The average \(n_\mathrm {B}+n_{\bar{\mathrm {B}}}\) at the chemical freeze-out (red circles) and at the kinetic freeze-out (blue circles) extracted from a coarse-graining procedure with a HRG EoS in central in central Au + Au collisions (\(b\le 3.4\) fm) from UrQMD

4 Conclusion

In this article we have developed a novel approach to determine the chemical freeze-out hyper-surface directly from a microscopic simulation. The UrQMD transport model was employed to simulate the underlying events and the microscopic evolution of the system. Using a new algorithm, we traced final state particles back to their original creation space-time coordinate through sequential decay and re-formation chains allowing to reconstruct the chemical freeze-out hyper-surface using a coarse-graining method. We found that the average chemical break-up time remains constant at \(\approx 7\) fm above \(\sqrt{s_\mathrm {NN}}=7.7\) GeV. The extracted temperature and baryon chemical potential values follow the trend of the established thermal model fits to experimental data. Since UrQMD neither involves a phase-transition to a deconfined state of matter nor the explicit concept of the chemical freeze-out, our results indicate that the chemical freeze-out line may not be indicative of the QCD phase transition, but is defined by the competition of the inelastic scattering rate with the expansion rate. The investigation of previously suggested freeze-out criteria reveals that indeed a constant \(s/T^3=7\) and \(n_\mathrm {B}+n_{\bar{\mathrm {B}}}\approx 0.12\) fm\(^{-3}\) are good proxies to characterize the chemical freeze-out curve at high collision energies (\(\sqrt{s_\mathrm {NN}}\ge 20\) GeV).

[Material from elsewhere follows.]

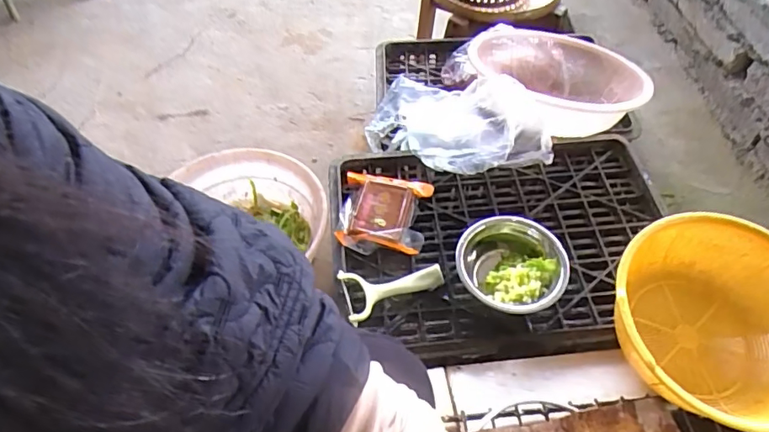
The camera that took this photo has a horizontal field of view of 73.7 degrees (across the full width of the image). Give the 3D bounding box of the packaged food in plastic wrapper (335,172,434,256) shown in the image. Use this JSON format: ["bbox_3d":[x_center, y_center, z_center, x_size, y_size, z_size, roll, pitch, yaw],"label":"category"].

The originally suggested Cleymans-Redlich criterion \(\langle E\rangle /\langle N\rangle =1\) GeV, however, provides the best estimate for the chemical freeze-out line over all energies.

Data Availability Statement

This manuscript has no associated data or the data will not be deposited. [Authors’ comment: The relevant data is summarized in Table 1 in the paper.]